## Records
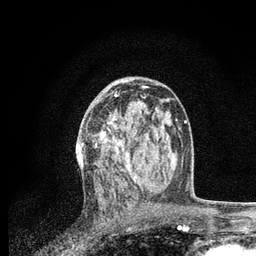
Breast MRI, one axial slice; slice 44 of 80 in the series (ordered by position); cropped to one breast; dynamic contrast-enhanced series, time point 2 of 7 at this slice position (early post-contrast); 3 T; TE 2.2 ms, TR 5.4 ms; 256 × 256 image matrix. Female patient.
Annotated regions visible in this slice (semi-automatic segmentation, software-assisted and operator-edited):
- enhancing-tissue mask used for the functional tumour volume (all voxels passing the contrast-enhancement thresholds inside the analysis volume; usually the tumour): bounding box [x1, y1, x2, y2] px = [81, 94, 137, 181]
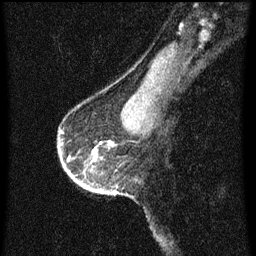
Breast MRI (dynamic contrast-enhanced), one sagittal slice. Position 48 of 60 along the scan axis. Dynamic contrast-enhanced series, image 2 of 3 at this slice position (ordered by acquisition). 1.5 T. TE 4.2 ms, TR 8 ms. 2 mm slice thickness. 256 × 256 image matrix, field of view 180 × 180 mm. Patient: female, 56 years.
Outlined on this slice (semi-automatic segmentation, software-assisted and operator-edited):
- analysis volume of interest (the breast-tissue region the enhancement analysis was run in; not a lesion): bounding box (x1, y1, x2, y2) in pixels: (58, 130, 119, 195)
- tumour enhancement mask (voxels above the 70 % enhancement threshold inside the analysis volume of interest): (68, 150, 115, 195)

## Exercise instructions
Tally, in the data above, the lines where the word "position" occurs, and give the figure alone.

## Output
2